NJ judge who said rape victim should ‘close her legs’ loses appeal
A three-judge panel has agreed with the state Supreme Court that a judge who suggested a woman should “close her legs” to prevent a sexual assault should be removed from the bench.
The panel's recommendation released Tuesday echoes what the court decided last summer in the case of state Superior Court Judge John Russo Jr., who has been on unpaid suspension during his appeal. He will have a chance to file a response to the panel's recommendation and have a hearing in late March.
In court filings and at a hearing in December, Russo expressed remorse for his comments to the woman and for joking about the exchange with court personnel afterward. He also has argued that the Supreme Court's penalty is excessive because an advisory panel on judicial conduct had recommended a three-month unpaid suspension last year.
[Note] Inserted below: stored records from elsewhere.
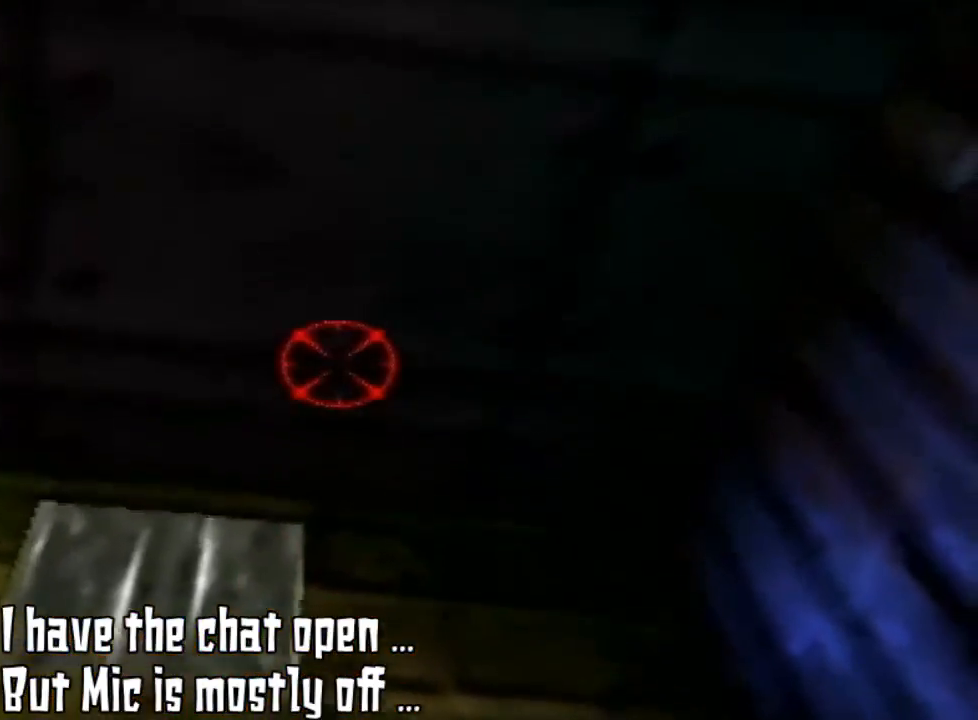
{"buttons": [], "left_stick": "up-left", "events": [[300, "left_stick", "center"], [400, "left_stick", "up-left"]]}
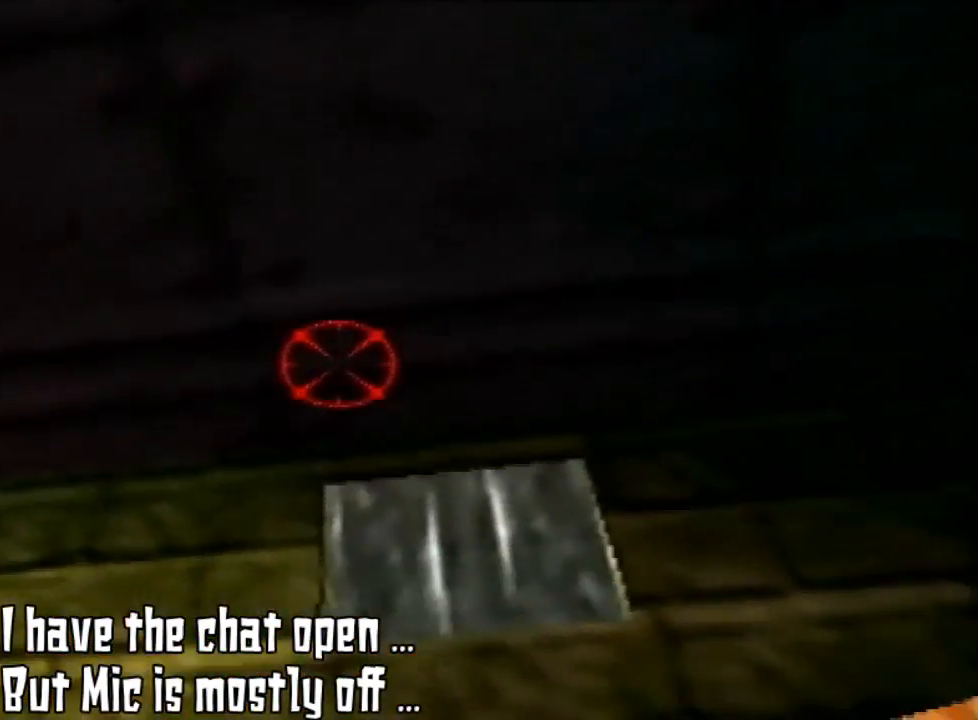
{"buttons": ["Z"], "left_stick": "up", "events": [[167, "left_stick", "up"], [467, "Z", "down"]]}
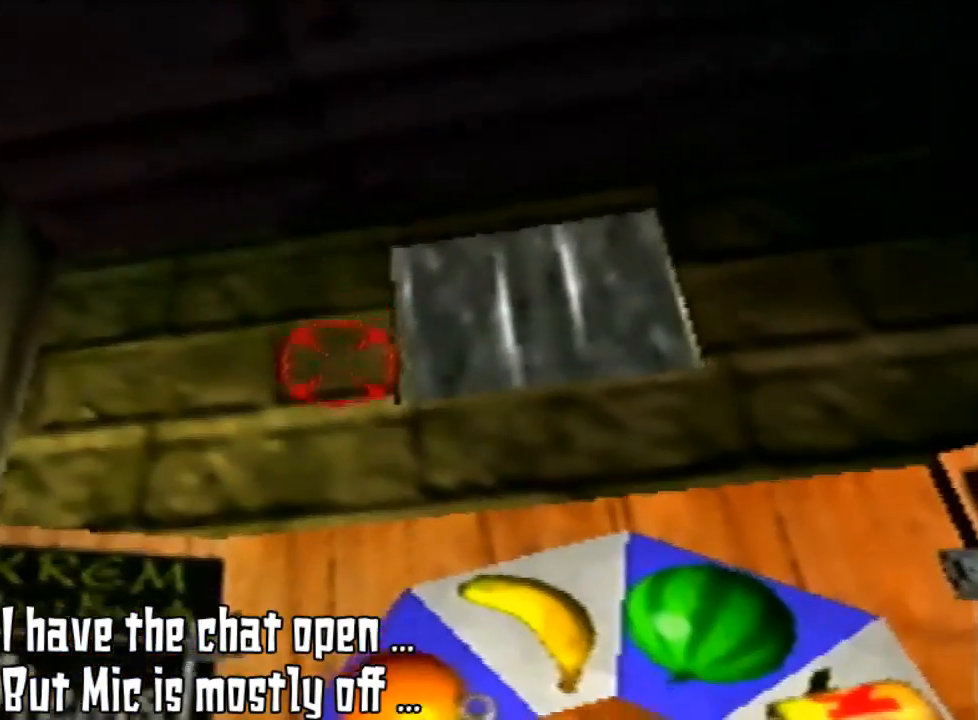
{"buttons": ["Z"], "left_stick": "up", "events": [[133, "C_LEFT", "down"], [267, "C_LEFT", "up"]]}
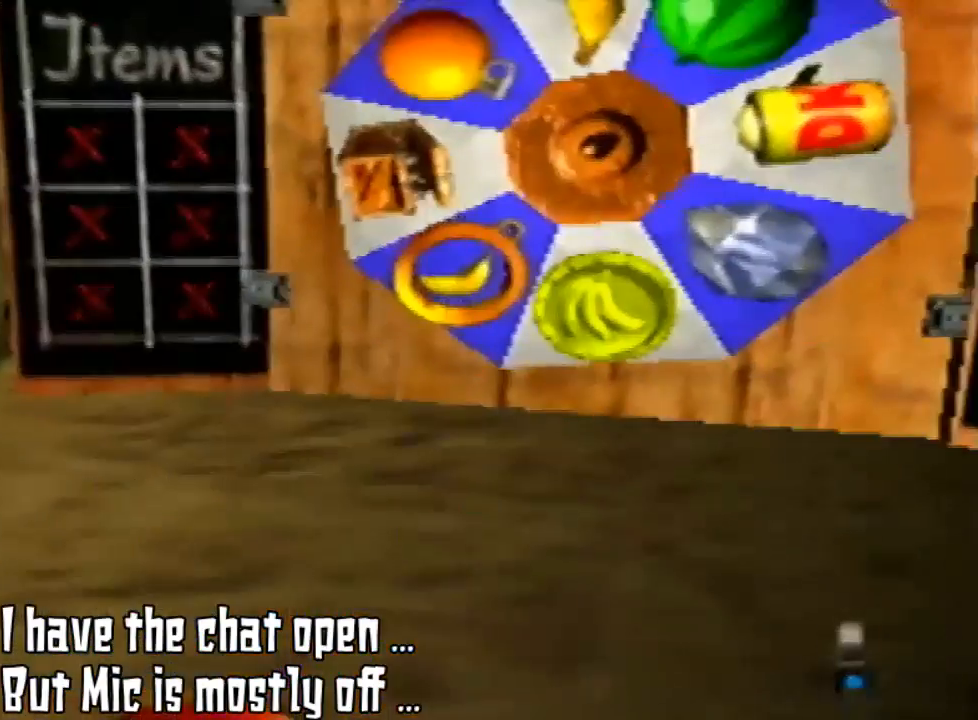
{"buttons": [], "left_stick": "center", "events": [[33, "C_UP", "down"], [167, "C_UP", "up"], [300, "Z", "up"], [300, "left_stick", "center"]]}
The woman appeared before Russo in 2016 seeking a restraining order against a man she said sexually assaulted her. According to a transcript of the exchange, when the woman described her encounter with the man, Russo asked her, "Do you know how to stop somebody from having intercourse with you?"
When the woman answered affirmatively and said one method would be to run away, Russo continued, "Close your legs? Call the police? Did you do any of those things?"
He also made joking comments to staffers about the exchange after the woman had left the courtroom, according to a report issued by the judicial conduct committee.
Russo has contended he was only trying to elicit more information from the woman and that he chose his words poorly, and that he has acknowledged his mistake.
Tuesday's report noted that the four instances of Russo's alleged misconduct — including a matrimonial matter where he failed to recuse himself even though he knew one of the parties involved — didn't indicate dishonesty when taken separately, but that his testimony regarding two of the allegations “lacked candor, fabricated after-the-fact explanations for events, and displayed a lack of integrity that is unworthy of judicial office.”
“Because respondent committed multiple acts of severe misconduct and offered less than truthful testimony before both the ACJC and the panel in an effort to deny or minimize his actions, thereby demonstrating his unfitness for judicial office, the record coupled with the relevant case law supports imposition of the most severe sanction: removal from judicial office,” the panel wrote.